The car was a black 2016 Nissan Subaru Forester with the license plate number OTG-027. Ries’s skis and ski boots were inside. She filed a claim with her insurance company and is relying on the bus and friends until she can get a new car or a rental car.
Even now, the roommates are still discovering that some of their belongings are missing.
“I just figured out one of my backpacks is missing, so I don’t know if that was being used to carry stuff in,” Meis said.
The women reached out to their neighbors on NextDoor to ask if anyone had seen anything and to warn them about the burglary.
“People have shared similar stories and success stories with cars found either locally or in other states, so I’m pretty hopeful,” Ries said.

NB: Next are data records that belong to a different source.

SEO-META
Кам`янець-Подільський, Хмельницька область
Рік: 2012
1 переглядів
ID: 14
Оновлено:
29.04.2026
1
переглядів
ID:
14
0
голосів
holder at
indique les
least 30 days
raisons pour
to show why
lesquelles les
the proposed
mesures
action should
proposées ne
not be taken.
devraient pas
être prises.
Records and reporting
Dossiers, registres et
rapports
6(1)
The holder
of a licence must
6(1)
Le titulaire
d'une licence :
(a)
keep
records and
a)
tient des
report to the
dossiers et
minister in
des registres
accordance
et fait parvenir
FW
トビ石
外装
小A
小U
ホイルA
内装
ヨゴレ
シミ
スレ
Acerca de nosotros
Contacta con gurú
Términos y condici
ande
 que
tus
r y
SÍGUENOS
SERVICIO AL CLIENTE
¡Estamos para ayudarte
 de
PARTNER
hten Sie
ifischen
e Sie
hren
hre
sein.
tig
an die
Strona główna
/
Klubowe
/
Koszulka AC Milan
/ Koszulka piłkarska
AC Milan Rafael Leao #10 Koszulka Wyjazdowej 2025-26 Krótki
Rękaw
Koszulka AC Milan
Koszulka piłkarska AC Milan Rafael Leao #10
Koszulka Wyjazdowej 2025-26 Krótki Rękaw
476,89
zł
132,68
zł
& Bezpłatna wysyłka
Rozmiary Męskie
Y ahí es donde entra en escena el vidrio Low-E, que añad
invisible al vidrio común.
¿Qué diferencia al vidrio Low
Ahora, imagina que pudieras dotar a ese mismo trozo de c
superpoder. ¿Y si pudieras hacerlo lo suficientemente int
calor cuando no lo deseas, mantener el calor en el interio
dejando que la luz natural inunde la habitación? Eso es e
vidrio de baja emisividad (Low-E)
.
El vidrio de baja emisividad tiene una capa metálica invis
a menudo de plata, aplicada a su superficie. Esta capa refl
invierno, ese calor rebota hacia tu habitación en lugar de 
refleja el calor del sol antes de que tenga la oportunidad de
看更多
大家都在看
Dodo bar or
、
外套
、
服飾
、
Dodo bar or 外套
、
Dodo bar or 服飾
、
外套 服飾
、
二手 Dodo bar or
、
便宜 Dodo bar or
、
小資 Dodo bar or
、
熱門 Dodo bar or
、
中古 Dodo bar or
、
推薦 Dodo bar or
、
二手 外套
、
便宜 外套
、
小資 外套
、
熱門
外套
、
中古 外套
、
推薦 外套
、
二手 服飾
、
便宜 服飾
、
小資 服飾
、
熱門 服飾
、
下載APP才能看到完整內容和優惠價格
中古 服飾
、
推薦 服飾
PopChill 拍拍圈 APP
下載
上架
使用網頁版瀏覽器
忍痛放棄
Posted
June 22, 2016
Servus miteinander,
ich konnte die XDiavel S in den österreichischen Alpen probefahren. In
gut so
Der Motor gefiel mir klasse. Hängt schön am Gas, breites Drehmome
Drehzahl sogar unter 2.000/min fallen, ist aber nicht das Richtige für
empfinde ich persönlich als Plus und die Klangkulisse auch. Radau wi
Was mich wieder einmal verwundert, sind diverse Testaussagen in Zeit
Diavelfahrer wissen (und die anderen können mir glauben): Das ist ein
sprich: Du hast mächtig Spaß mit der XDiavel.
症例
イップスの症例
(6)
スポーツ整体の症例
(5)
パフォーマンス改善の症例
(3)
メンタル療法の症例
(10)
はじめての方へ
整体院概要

She was overwhelmed by the number of neighbors who reached out to her online afterward.
“I was reading comments to friends and family and we all just felt a little sigh of relief that there’s so many nice people around here with cameras in the alley,” Ries said.
The roommates, who have been renting the home for about two years, didn’t stay in the home for a few days afterward until they can get the door fixed. They’re looking into a home security system and some are moving out.
The women are still nervous about returning home and trying to overcome the loss of security they feel in the aftermath of the burglary.
“Nothing like this has ever happened to me before so [it] just brings up a lot of anxiety and insecurity, and we love this house and it’s always been such a safe haven, but now I just feels tainted and ruined,” Meis said.
Still, the women are thankful for their neighbors and the help they’ve gotten after the burglary.
“I have a lot of good friends and a good support system here that have offered to give me rides and I can take the bus so it’s not horrible but I do feel like a limb is missing,” Ries said of her car.
Anyone with information about this burglary is encouraged to call the police.